Imprimer

De Céline à Jeanne La Néele - 5 janvier 1892.

 

De Céline à Jeanne La Néele. 5 janvier 1892. 

5 janvier 1892

Ma chère petite Jeanne,

Depuis dimanche que tu nous as quittées, je n'ai pas beaucoup de nouvelles gaies à t'annoncer, au contraire les nouvelles tristes abondent.

Le pauvre Carmel est tout de suite la proie de l'influenza, le fléau y sévit dans toute sa force. Ce matin nous étions à l'enterrement de la religieuse décédée samedi, vendredi nous retournerons à une autre inhumation, celle de la mère sous-prieure qui est morte hier soir. (Sœur Fébronie de la Sainte Enfance, 1819-1892). Il y en a encore deux de très [lv°] malades et qu'on désespère de sauver, entre autres, sœur Madeleine (Sœur Madeleine du Saint-Sacrement (1817-1892), qui mourra le 7 janvier), la tante de Madame St Benoît de l'Abbaye, puis une autre religieuse que je ne connais pas.

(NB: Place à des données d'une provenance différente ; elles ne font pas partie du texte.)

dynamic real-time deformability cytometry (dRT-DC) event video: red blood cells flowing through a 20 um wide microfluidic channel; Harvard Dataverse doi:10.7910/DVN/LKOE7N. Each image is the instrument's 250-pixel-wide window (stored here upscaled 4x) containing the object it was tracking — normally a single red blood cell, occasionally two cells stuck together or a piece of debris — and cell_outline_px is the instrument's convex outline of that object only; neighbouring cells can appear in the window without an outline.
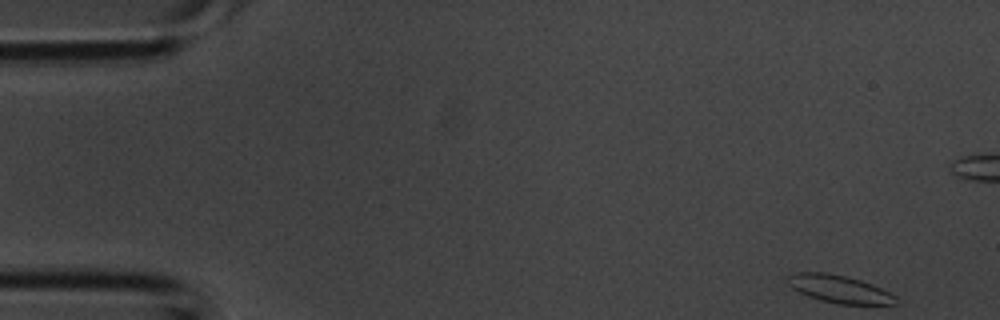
{"species": "common noctule bat (a hibernating species)", "species_latin": "Nyctalus noctula", "temperature_condition": "room temperature", "stored_images_in_passage": 38, "camera_frame_rate_fps": 3000, "um_per_image_px": 0.085, "animal": {"sex": "male", "body_mass_g": 20.1, "forearm_length_mm": 53.5}, "frame": {"image": 1, "passage_image": 1, "time_ms": 0.0, "image_size_px": [1000, 320], "cell_outline_px": [[896, 304], [836, 304], [820, 300], [808, 296], [792, 288], [784, 280], [788, 276], [796, 272], [824, 272], [844, 276], [860, 280], [872, 284], [896, 296]], "centroid_in_image_um": [71.29, 24.56], "position_along_channel_um": 13.7, "area_um2": 17.34}}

Jusqu'ici ce sont les plus âgées qui partent, mais les jeunes sont aussi bien souffrantes. Pauline est couchée depuis deux jours, elle a été reprise d'un violent mal de tête, puis elle saigne du nez à flots, nous avons bien du chagrin, car Pauline qui était déjà très faible va avoir du mal à reprendre le dessus. Ce ne sera, je crois, qu'une question de temps et une fois debout les fortifiants la remettront, personne n'est inquiet sur son compte. Mais nous plaignons fort le pauvre Carmel, c'est navrant de voir la désolation qui y règne, les religieuses meurent [2r^] non pas dans l'infirmerie mais sur leur paillasse ; non pas entourées de leurs sœurs, mais assistées seulement d'une ou deux religieuses qui se trouvent là par hasard. Il faut espérer que le bon Dieu va enfin mettre un terme à leur épreuve et faire cesser le fléau.

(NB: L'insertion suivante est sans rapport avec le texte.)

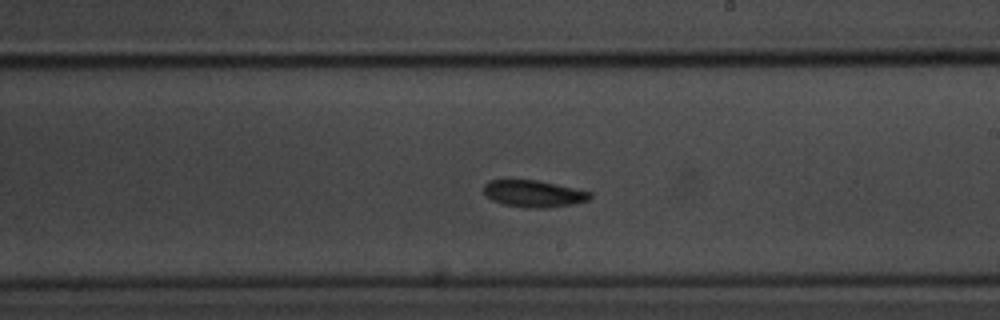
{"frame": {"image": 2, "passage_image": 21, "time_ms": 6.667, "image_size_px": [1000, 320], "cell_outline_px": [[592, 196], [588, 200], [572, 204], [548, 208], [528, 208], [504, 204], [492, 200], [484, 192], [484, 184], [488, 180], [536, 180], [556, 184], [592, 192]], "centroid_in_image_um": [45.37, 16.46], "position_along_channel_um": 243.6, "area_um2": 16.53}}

Est-ce à Caen comme à  Lisieux ? On ne parle que de l'influenza. Madame Farcy est très mal, on croit qu'elle va mourir. Je ne connais plus d'autres mortalités si ce n'est encore celle du père de Madame Caresme qui, en rentrant chez lui après l'inhumation de sa petite-fille, est mort subitement. Cette famille est bien éprouvée.

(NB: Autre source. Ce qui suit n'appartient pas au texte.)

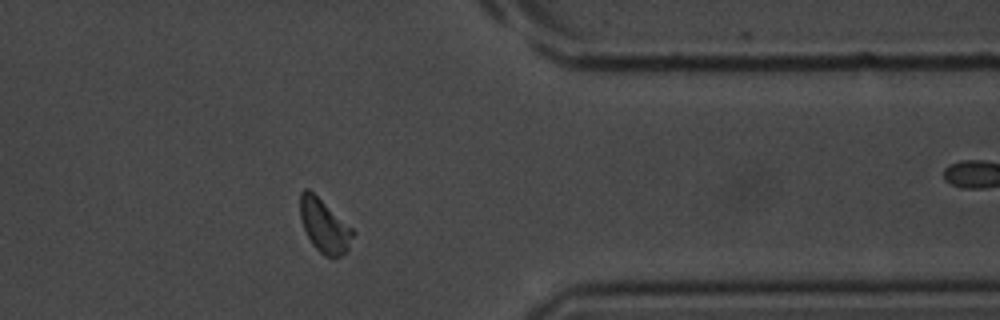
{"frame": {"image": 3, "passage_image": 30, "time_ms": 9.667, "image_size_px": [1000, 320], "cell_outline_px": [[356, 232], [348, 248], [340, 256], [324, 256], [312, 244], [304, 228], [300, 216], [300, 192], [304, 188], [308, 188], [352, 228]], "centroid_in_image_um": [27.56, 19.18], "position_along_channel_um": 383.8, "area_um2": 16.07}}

Ma petite Jeanne chérie, il ne va pas être dit que je n'apporte que de [2v°] mauvaises nouvelles ! Je veux égayer ma petite sœur que j'aime tant !... Hier nous avons reçu Madame de la Fournerie qui nous a bien amusées avec les répartîtes du petit Guilmin, aujourd'hui c'est Monsieur et Madame Desportes. Monsieur était d'une gaieté exubérante avec le sourire sur les lèvres et le carmin sur les joues, et Madame belle comme un astre, aimable comme à son habitude. Nous avons vu aussi Mme Maudelonde qui nous a annoncé que son dîner était remis au dimanche parce que Mlle Marie est souffrante. Et le souper d'hier a-t-il eu lieu ? j'avais oublié de te charger de mes compliments, d'un souvenir affectueux, enfin de quelque chose d'aimable pour le cas où on t'aurait parlé de moi. Mais ces recommandations étaient inutiles, tu t'arranges toujours si bien que je suis sans crainte.

Ma petite sœur chérie, je te quitte en t'embrassant bien bien fort ainsi que Francis, tout le monde se joint à moi.